William Elliott Whitmore is 40, but he has always sounded like a much older man, with a deep, soulful voice that gives everything he sings a certain gravitas. Think Tom Waits, Leonard Cohen, or late Dylan, or most of all, Johnny Cash at his most apocalyptic. If Whitmore sang “Don’t Worry, Be Happy,” you’d still worry, and probably be unhappy. I first heard Whitmore in 2006, opening for Lucero, at the Bowery Ballroom in New York, and was immediately transfixed by his timeless voice, dark songs, austere banjo, guitar and foot stomping accompaniment, and intense performance.
Born and raised on a 150-acre farm in southeastern Iowa, which he inherited from his parents and still owns, Whitmore grew up singing and playing guitar and banjo, with musical influences that started with country and moved toward punk as he got older. At a certain point, though, Whitmore realized that he needed to focus on the folky, rustic, blues music that he grew up on–but with a punk edge.
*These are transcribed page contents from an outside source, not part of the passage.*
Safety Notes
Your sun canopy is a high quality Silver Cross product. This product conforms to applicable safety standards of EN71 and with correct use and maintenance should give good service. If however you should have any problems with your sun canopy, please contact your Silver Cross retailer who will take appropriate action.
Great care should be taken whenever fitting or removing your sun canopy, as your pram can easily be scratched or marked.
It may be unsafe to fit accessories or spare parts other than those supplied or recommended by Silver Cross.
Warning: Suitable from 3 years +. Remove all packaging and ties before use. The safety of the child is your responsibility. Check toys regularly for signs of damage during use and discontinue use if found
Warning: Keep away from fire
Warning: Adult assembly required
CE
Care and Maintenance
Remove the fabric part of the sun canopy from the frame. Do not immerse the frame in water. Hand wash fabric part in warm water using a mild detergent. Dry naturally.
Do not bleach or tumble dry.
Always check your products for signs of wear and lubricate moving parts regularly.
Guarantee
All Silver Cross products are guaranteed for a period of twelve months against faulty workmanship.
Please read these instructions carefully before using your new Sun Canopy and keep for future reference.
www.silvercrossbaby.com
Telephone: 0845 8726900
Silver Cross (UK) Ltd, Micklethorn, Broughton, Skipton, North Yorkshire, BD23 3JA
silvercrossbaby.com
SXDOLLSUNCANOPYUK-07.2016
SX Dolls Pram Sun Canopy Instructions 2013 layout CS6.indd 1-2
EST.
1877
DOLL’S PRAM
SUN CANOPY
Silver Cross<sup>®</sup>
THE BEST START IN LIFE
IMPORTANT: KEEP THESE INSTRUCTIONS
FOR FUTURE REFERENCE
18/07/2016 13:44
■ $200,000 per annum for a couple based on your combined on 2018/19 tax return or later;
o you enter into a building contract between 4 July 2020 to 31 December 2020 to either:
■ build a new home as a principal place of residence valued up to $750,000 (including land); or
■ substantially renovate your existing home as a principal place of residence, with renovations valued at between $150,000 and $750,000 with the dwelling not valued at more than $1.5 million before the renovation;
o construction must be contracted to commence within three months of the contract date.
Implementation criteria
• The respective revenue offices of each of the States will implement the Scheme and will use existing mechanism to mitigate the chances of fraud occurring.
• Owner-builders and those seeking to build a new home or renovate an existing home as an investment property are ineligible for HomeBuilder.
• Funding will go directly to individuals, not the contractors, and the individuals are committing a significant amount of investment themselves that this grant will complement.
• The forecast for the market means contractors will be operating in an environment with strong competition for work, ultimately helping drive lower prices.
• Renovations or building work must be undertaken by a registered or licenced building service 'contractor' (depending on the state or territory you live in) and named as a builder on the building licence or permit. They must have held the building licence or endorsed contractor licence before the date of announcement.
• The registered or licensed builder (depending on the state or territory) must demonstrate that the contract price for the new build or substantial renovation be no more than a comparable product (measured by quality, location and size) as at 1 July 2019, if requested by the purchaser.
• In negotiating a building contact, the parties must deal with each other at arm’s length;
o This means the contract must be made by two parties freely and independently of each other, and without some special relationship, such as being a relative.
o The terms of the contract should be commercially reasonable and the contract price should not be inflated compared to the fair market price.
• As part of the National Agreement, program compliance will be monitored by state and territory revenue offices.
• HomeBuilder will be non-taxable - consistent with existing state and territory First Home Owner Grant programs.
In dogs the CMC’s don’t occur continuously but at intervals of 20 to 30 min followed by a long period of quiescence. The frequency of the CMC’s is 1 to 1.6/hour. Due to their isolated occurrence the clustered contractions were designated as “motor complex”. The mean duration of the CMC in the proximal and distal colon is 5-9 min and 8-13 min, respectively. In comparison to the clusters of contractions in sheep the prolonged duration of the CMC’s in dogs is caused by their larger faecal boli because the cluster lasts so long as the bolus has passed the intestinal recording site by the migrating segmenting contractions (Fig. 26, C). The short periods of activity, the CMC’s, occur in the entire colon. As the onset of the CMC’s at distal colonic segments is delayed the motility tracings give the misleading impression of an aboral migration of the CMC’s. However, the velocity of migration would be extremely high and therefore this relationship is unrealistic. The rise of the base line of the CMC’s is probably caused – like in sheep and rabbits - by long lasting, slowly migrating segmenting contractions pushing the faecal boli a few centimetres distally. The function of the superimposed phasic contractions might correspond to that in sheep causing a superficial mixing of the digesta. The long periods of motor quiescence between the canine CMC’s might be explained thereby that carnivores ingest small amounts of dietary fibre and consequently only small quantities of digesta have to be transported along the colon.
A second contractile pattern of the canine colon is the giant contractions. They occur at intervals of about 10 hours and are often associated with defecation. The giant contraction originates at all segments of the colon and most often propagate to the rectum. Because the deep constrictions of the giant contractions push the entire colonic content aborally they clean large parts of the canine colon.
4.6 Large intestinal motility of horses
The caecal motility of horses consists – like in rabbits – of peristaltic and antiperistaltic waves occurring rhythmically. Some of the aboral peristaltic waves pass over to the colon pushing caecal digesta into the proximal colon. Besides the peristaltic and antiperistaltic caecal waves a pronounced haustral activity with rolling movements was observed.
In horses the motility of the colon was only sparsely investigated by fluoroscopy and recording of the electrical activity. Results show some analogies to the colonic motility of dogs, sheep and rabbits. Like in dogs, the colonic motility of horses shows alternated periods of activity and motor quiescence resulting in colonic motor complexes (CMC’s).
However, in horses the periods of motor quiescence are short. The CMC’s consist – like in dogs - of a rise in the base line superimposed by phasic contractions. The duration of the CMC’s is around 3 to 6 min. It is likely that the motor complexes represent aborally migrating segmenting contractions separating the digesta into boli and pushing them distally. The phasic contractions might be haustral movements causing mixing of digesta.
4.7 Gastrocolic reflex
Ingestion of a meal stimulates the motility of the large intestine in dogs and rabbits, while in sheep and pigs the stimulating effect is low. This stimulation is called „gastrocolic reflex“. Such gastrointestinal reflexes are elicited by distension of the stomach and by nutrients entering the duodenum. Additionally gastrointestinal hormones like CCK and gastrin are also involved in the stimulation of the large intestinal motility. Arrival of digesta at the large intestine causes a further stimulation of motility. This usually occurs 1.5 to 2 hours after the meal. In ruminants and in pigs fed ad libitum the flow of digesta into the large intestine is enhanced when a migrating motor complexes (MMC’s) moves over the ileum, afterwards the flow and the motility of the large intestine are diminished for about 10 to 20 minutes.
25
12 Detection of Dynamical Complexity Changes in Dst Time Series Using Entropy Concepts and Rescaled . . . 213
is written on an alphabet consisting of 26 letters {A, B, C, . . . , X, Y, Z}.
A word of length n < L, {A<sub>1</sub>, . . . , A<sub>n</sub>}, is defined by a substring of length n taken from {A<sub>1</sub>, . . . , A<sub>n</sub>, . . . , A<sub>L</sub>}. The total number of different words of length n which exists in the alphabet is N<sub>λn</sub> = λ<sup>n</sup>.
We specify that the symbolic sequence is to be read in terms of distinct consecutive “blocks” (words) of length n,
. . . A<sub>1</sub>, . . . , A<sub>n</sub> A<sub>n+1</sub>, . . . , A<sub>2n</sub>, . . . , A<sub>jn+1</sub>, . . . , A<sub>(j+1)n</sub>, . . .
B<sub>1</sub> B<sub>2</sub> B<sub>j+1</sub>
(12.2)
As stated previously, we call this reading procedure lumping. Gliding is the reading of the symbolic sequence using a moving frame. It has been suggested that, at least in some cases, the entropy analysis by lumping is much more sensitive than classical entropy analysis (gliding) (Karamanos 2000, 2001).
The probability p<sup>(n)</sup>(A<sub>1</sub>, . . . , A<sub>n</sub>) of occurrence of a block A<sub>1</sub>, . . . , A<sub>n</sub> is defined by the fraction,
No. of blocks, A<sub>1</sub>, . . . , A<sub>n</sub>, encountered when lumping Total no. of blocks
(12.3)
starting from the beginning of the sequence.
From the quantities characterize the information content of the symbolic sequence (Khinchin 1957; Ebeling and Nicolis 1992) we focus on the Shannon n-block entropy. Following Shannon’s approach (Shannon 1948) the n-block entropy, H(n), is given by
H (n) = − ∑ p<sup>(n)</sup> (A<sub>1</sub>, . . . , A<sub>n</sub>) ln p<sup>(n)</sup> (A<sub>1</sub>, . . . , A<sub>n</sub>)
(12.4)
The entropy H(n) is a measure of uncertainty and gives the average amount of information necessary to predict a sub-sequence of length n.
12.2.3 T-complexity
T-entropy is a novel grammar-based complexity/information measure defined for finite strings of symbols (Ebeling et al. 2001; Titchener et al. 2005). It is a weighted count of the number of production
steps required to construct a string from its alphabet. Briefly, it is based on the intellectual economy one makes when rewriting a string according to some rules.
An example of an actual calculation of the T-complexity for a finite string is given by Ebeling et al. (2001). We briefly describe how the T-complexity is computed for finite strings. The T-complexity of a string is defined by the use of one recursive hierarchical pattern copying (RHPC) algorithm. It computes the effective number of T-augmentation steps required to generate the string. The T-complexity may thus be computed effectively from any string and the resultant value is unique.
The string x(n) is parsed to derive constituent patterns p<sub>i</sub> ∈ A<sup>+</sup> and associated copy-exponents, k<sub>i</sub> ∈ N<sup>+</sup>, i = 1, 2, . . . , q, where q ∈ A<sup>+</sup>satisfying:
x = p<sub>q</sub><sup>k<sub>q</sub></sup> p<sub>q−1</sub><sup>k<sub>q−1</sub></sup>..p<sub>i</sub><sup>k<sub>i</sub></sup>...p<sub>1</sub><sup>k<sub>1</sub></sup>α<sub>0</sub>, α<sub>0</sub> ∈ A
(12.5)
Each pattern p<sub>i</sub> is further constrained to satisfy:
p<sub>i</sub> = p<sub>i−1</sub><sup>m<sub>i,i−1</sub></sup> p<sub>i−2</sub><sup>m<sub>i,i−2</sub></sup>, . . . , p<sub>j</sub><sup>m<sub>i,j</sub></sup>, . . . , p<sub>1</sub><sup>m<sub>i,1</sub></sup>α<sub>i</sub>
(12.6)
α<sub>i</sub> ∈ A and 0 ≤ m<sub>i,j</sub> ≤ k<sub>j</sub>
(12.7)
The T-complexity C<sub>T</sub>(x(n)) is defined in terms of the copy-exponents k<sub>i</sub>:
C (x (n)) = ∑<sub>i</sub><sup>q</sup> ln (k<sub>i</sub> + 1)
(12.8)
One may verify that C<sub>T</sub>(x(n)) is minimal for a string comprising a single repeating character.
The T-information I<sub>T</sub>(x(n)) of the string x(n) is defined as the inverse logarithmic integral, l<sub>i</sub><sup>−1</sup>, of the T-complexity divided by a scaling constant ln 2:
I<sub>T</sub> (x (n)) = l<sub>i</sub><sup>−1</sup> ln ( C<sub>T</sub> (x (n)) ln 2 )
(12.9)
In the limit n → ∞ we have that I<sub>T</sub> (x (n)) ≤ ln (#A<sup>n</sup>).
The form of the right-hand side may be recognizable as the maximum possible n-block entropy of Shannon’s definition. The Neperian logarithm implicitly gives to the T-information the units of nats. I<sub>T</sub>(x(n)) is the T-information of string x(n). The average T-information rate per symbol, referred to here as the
So when Bloodshot Records released Kilonova, an album of covers of (mostly) lesser known songs from many musical eras, the question was, how would such a distinctive artist put his stamp on this block of diverse songs? “Diverse” barely begins to tell the story–artists range from Dock Boggs, to Johnny Cash, to the Magnetic Fields to Bad Religion.
In short, the answer is, remarkably well.